Je ne suis pas agricultrice, mais je suis mariée à un agriculteur. Du haut de mes 37 ans, j’ai passé 22 ans de ma vie avec lui. Dans son monde qui ne sera jamais totalement le mien, mais presque. Avec le temps, c’est devenu ma réalité et je ne l’échangerais pour aucune autre réalité. 

Ce n’est pas dans ma famille qu’on peut débarquer sans prévenir. Non, c’est chez ces agriculteurs, débordés. Eux, ils ont le temps. Étrange, non!? Voyez-vous, c’est que pour eux, la vie et le travail, c’est une seule et même chose. La famille, les vaches, le couple, la mécanique, les amis, la comptabilité. Une promenade en famille et une inspection des champs sont une seule chose. 

Au fil du temps, ce sont ces gens de qui je suis restée le plus proche. De par ce privilège que j’ai d’être l’intrus parmi eux, je les observe parfois.

Nous avons un groupe Messenger. De l’Abitibi au Centre-du-Québec, en passant par les Laurentides, ces bribes de vies sont extraordinaires à observer.

J’en suis venue à la conclusion que cette absence de distinction entre travail et famille permet que peine et réussite, stress et fierté, se côtoient.
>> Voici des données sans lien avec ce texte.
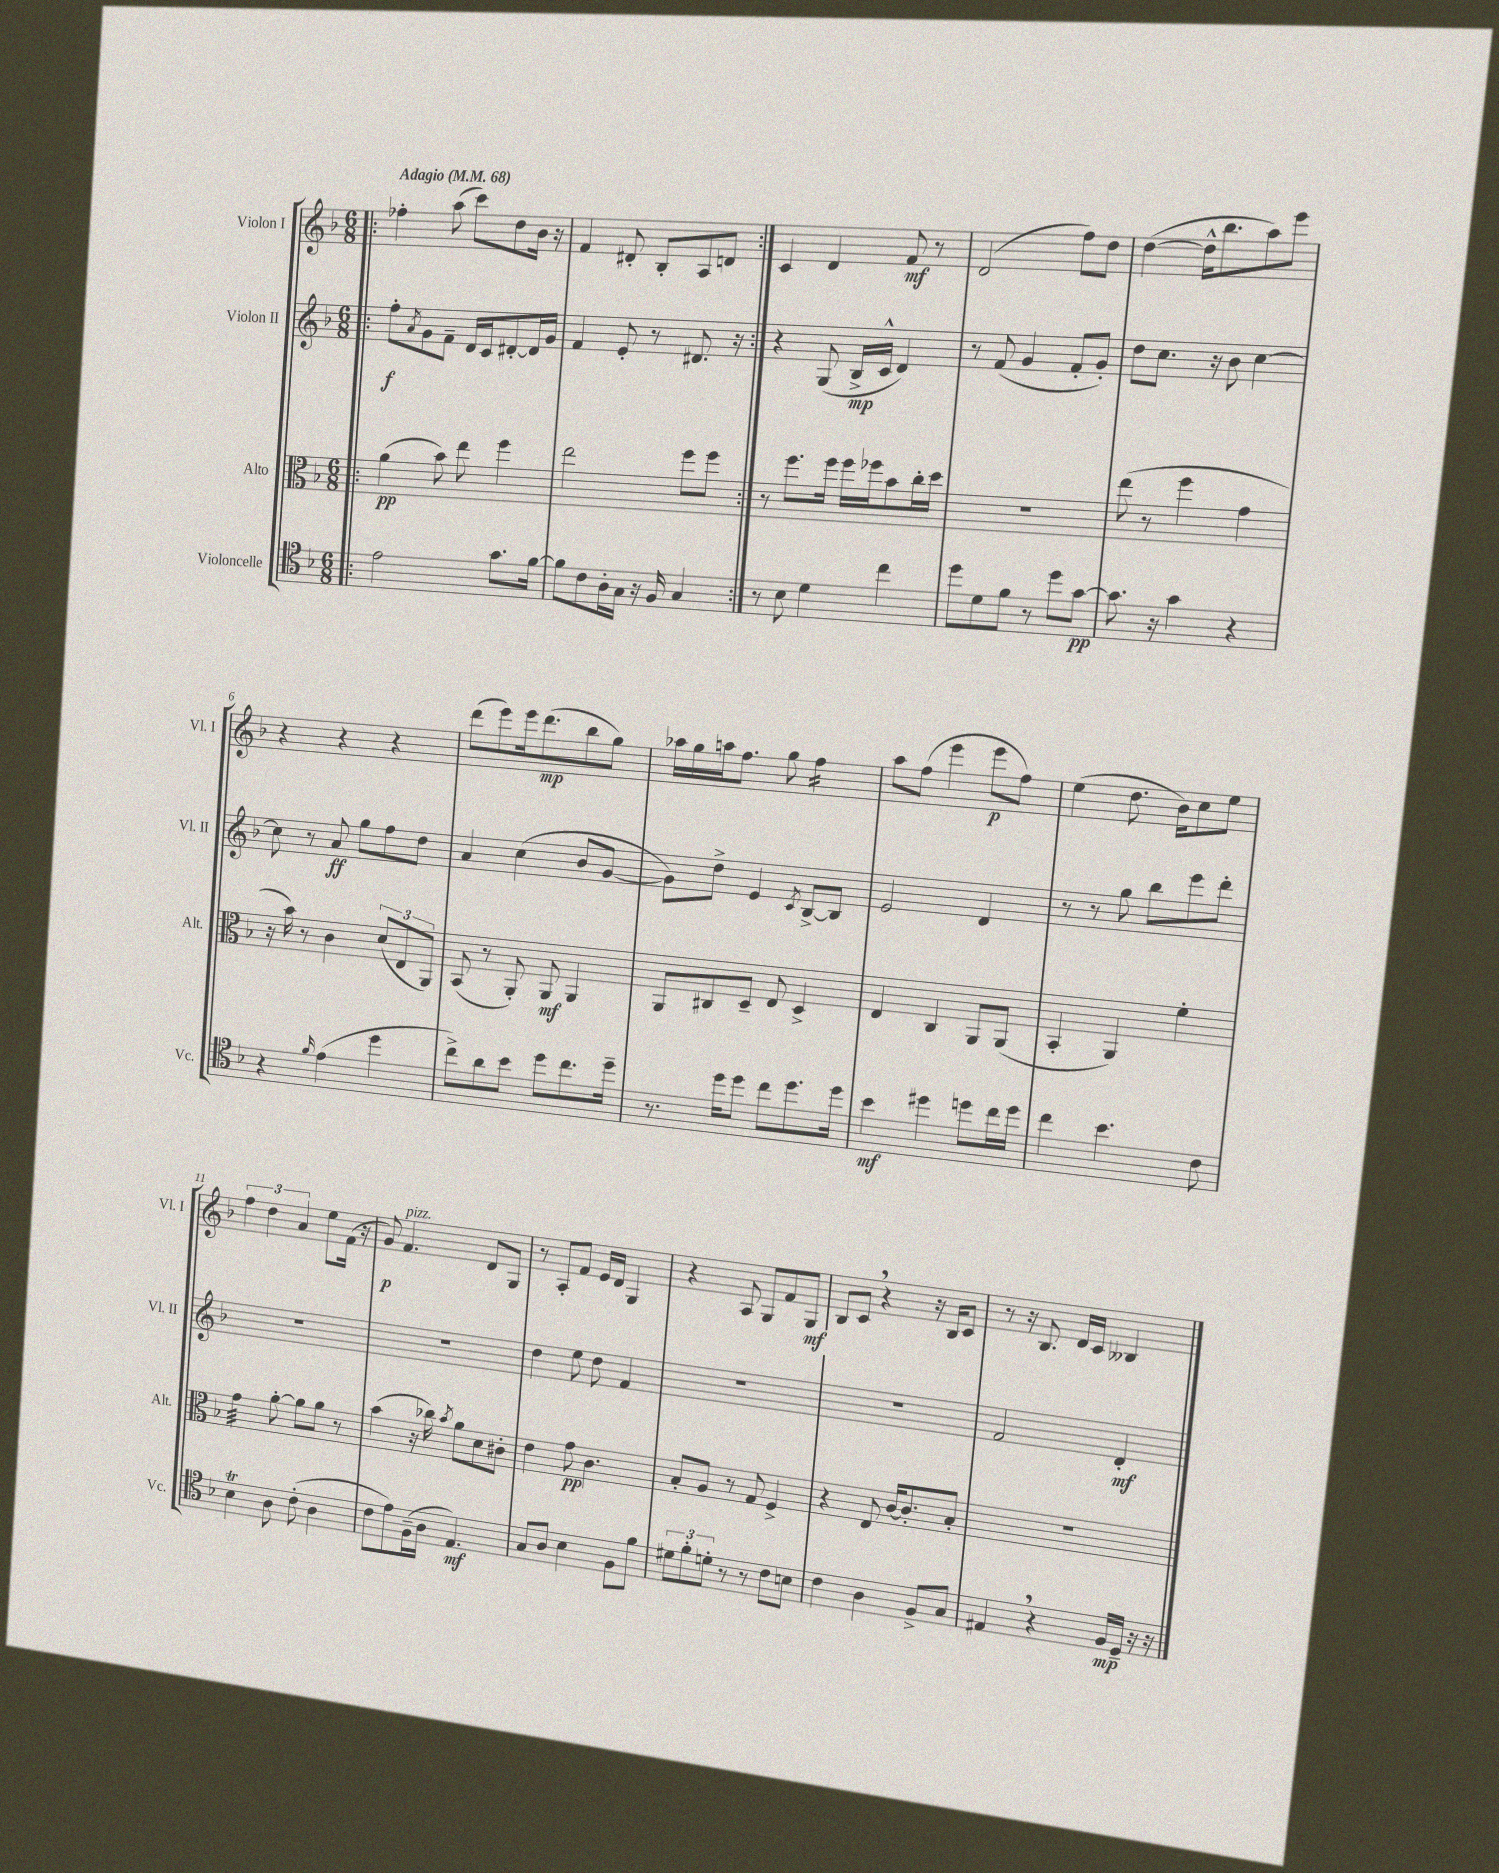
<<
\new StaffGroup <<
\new Staff = "s0" \with { instrumentName = "Violon I" shortInstrumentName = "Vl. I" } {
    \clef treble \key f \major \numericTimeSignature \time 6/8 \tempo "Adagio" 4 = 68
    \repeat volta 2 { \bar ".|:" fes''4-. a''8( c'''8) d''8 bes'16 r16 |
    f'4 dis'8-. bes8-. a8 d'8 | }
    c'4 d'4 f'8\mf r8 |
    d'2( f''8) d''8 |
    d''4~( d''16-^ bes''8. a''8) e'''8 |
    r4 r4 r4 |
    d'''8( e'''8) e'''16 d'''8.\mp( bes''8 g''8) |
    aes''16 g''16 a''16 f''8. g''8 f''4:16 |
    a''8 f''8( e'''4 e'''8\p f''8) |
    e''4( d''8. bes'16) c''8 e''8 |
    \tuplet 3/2 { f''4 d''4 a'4 } e''8 f'16( r16 |
    g'8\p) f'4.^\markup { \italic "pizz." } d'8 g8 |
    r8 a8-. f'8 e'16 d'16 g4 |
    r4 a8 g8 f'8 g8\mf |
    bes8 c'8 \breathe r4 r16 bes16 c'8 |
    r8 r16 bes8. d'16 c'16 beses4 \bar "|." |
}
\new Staff = "s1" \with { instrumentName = "Violon II" shortInstrumentName = "Vl. II" } {
    \clef treble \key f \major \numericTimeSignature \time 6/8
    \repeat volta 2 { \bar ".|:" f''8-.\f \acciaccatura { a'8 } g'8 f'8-- d'16 c'16 dis'8~-. dis'16 g'16 |
    f'4 e'8-. r8 dis'8. r16 | }
    r4 g8( bes16->\mp c'16-^ d'4) |
    r8 f'8( g'4 f'8-. g'8-.) |
    d''8 c''8. r16 bes'8 c''4~ |
    c''8 r8 a'8\ff g''8 f''8 d''8 |
    a'4 c''4( bes'8 g'8~ |
    g'8) d''8-> e'4 \acciaccatura { c'8 } bes8~-> bes8 |
    e'2 d'4 |
    r8 r8 g''8 bes''8 e'''8 d'''8-. |
    R2. |
    R2. |
    d''4 e''8 d''8 f'4 |
    R2. |
    R2. |
    f'2 d'4-.\mf \bar "|." |
}
\new Staff = "s2" \with { instrumentName = "Alto" shortInstrumentName = "Alt." } {
    \clef alto \key f \major \numericTimeSignature \time 6/8
    \repeat volta 2 { \bar ".|:" a'4\pp( bes'8) e''8 f''4 |
    e''2 f''8 f''8 | }
    r8 f''8. f''16 f''16 fes''16 bes'8 c''16-. d''16 |
    R2. |
    e''8( r8 f''4 g'4 |
    r16 bes'16) r8 c'4 \tuplet 3/2 { d'8( e8 a,8) } |
    bes,8( r8 a,8-.) a,8\mf a,4 |
    a,8 cis8 d8-- e8 d4-> |
    e4 c4 a,8 a,8( |
    bes,4-. a,4) f'4-. |
    g'4:32 a'8~-. a'8 a'8 r8 |
    bes'4( r16 ces''16) \acciaccatura { bes'8 } a'8 d'8 cis'8-. |
    e'4 g'8\pp c'4. |
    bes8-. a8 r8 g8 f4-> |
    r4 e8 c'16~ c'8.-. bes8-. |
    R2. \bar "|." |
}
\new Staff = "s3" \with { instrumentName = "Violoncelle" shortInstrumentName = "Vc." } {
    \clef tenor \key f \major \numericTimeSignature \time 6/8
    \repeat volta 2 { \bar ".|:" e'2 g'8. f'16~ |
    f'8 c'8 a16-. g16 r16 f16 g4 | }
    r8 bes8 d'4 c''4 |
    d''8 d'8 f'8 r8 d''8 g'8~\pp |
    g'8. r16 g'4 r4 |
    r4 \grace { f'16 } e'4( d''4 |
    c''8->) a'8 bes'8 d''8 c''8. d''16-- |
    r8. d''16 d''8 c''8 d''8. d''16 |
    bes'4\mf dis''4 d''8 c''16 d''16 |
    c''4 bes'4. c'8 |
    bes4\trill a8 c'8-.( a4 |
    c'8 e'8) f16--( a16 e4.\mf) |
    g8 a8 bes4 f8 f'8 |
    \tuplet 3/2 { dis'8 f'8-. d'8-. } r8 r8 c'8 b8 |
    c'4 a4 f8-> g8 |
    eis4 \breathe r4 f16\mp d16-- r16 r16 \bar "|." |
}
>>
>>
Dans un même segment de conversation, on annonce une naissance et, entre deux félicitations, se glisse la question suivante : « Savez-vous si nous payons le transport sur le lait donné au programme de don de lait? » Puis, cette question trouve immédiatement la réponse et les félicitations reprennent. C’est banal et magnifique de par ce simple fait qu’à ce moment-là, cet agriculteur avait besoin d’une réponse, et personne ne lui reprochera l’absence des félicitations d’usage. Il les fera d’ici 2 jours, de manière totalement hors propos, au travers d’une conversation sur la location de quota. Parce que la vie et le travail sont imbriqués et inexorablement indissociables.
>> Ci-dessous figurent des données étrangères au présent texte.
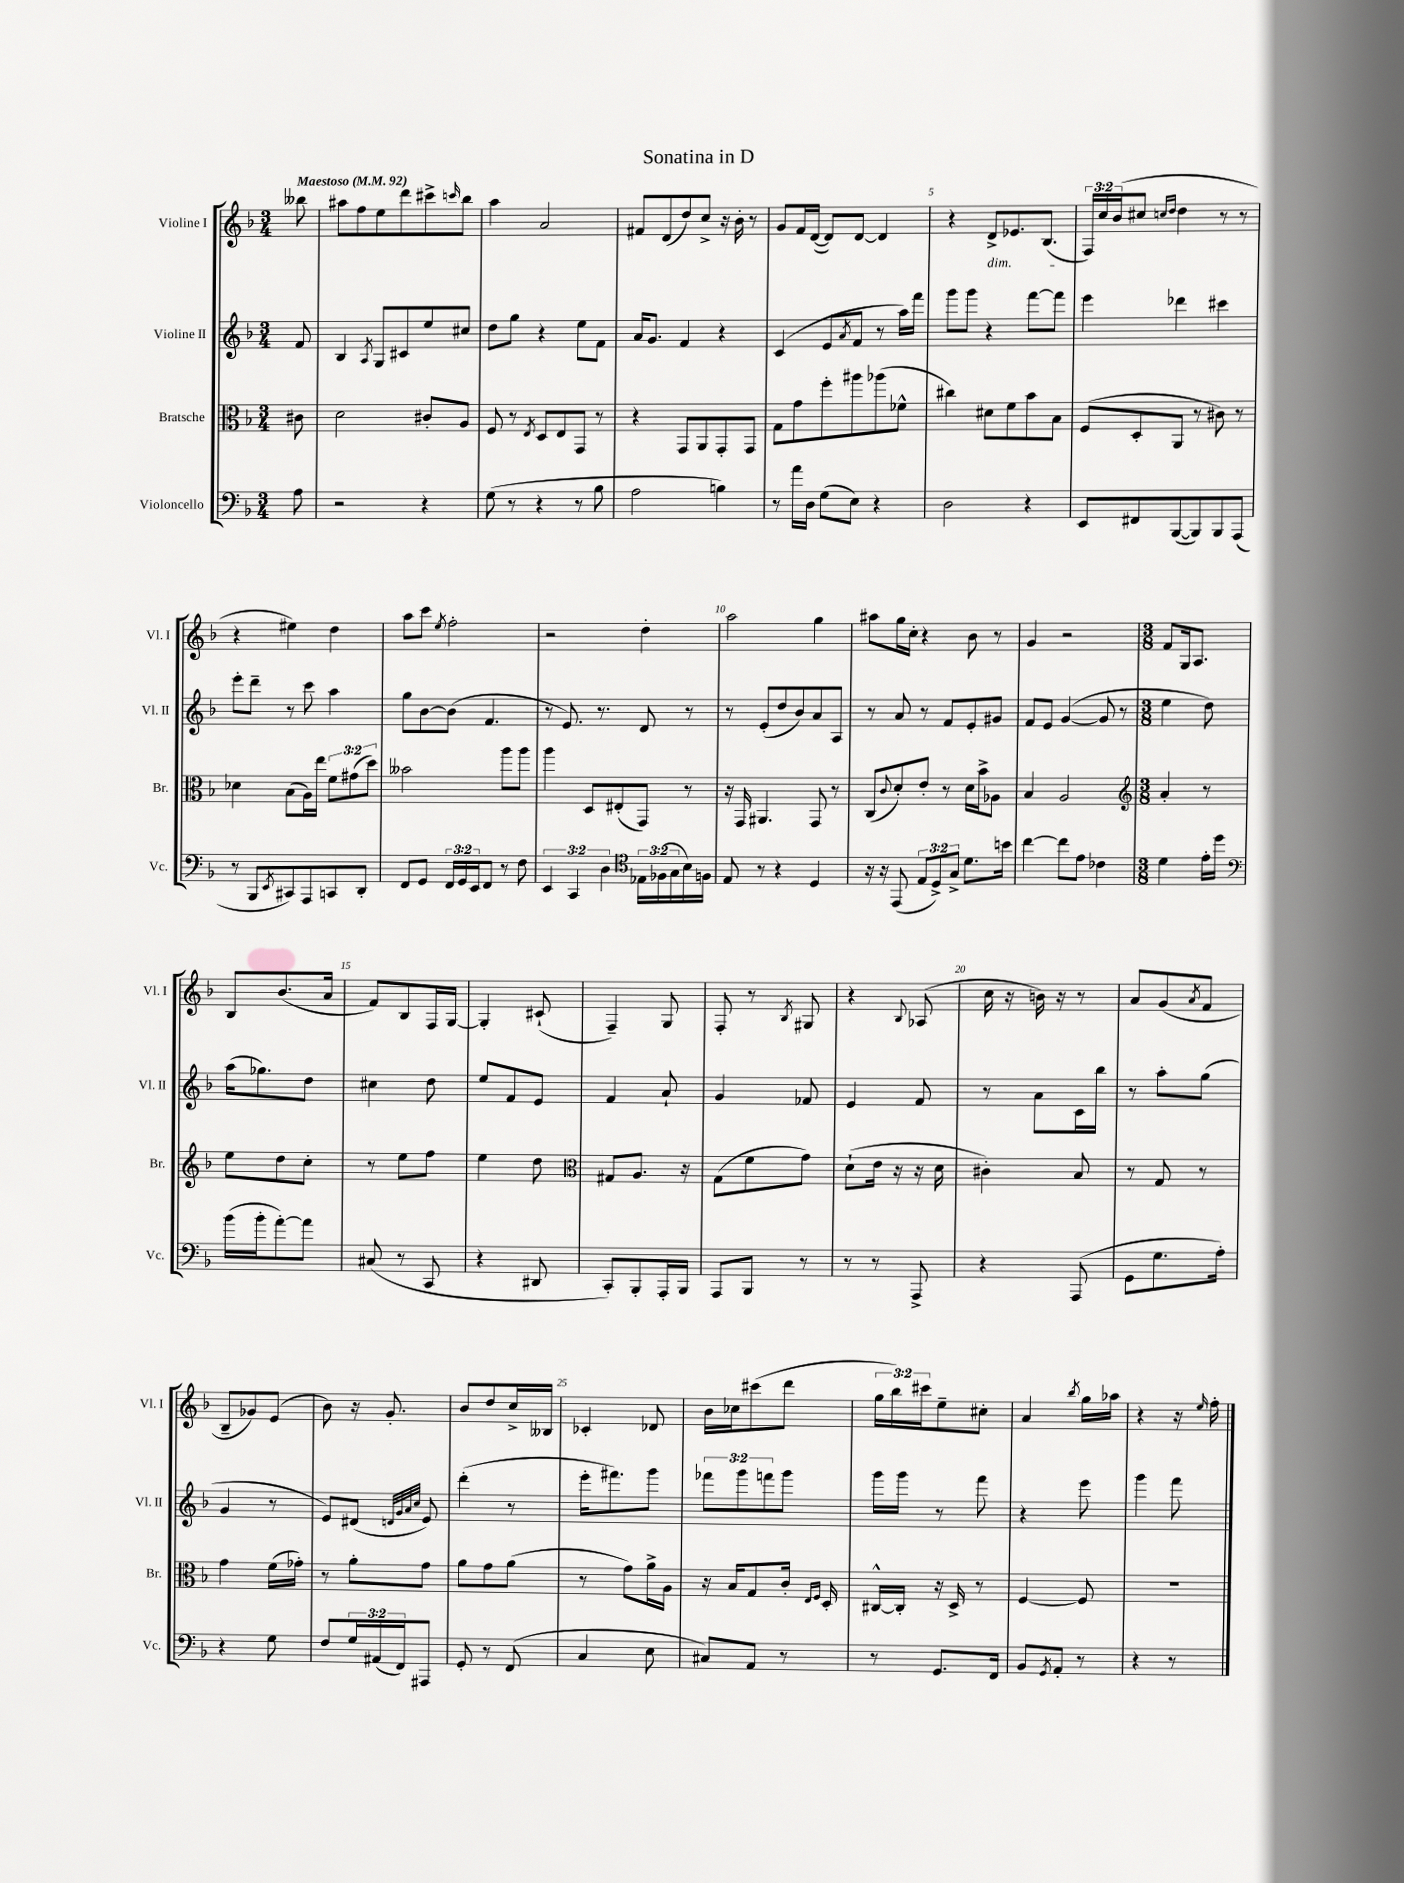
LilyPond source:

Ces gens ne se reprochent jamais une absence ou une maladresse sociale. Ils vivent au rythme du vivant. C’est un rythme à la fois incessant et étrangement paisible. Dans ce groupe, il est acceptable d’être en colère au milieu d’une bonne nouvelle. D’être fier à travers l’annonce d’un suicide. C’est d’une déstabilisante beauté, ce droit d’être. 

Évidemment, ils n’ont pas conscience d’être extraordinaires. C’est donc pour eux et peut-être pour toutes les épouses, les époux, les fils et les filles d’agriculteurs que j’essaie de mettre en mots ce phénomène. Ce sentiment de liberté, au milieu de toutes ces responsabilités quotidiennes. Moi qui n’aurais aucune réelle utilité advenant une fin du monde, j’aurai au moins fait ça!

Parce que oui, mes chers agriculteurs, au cas où vous en doutiez, vous serez les seuls à encore devoir travailler!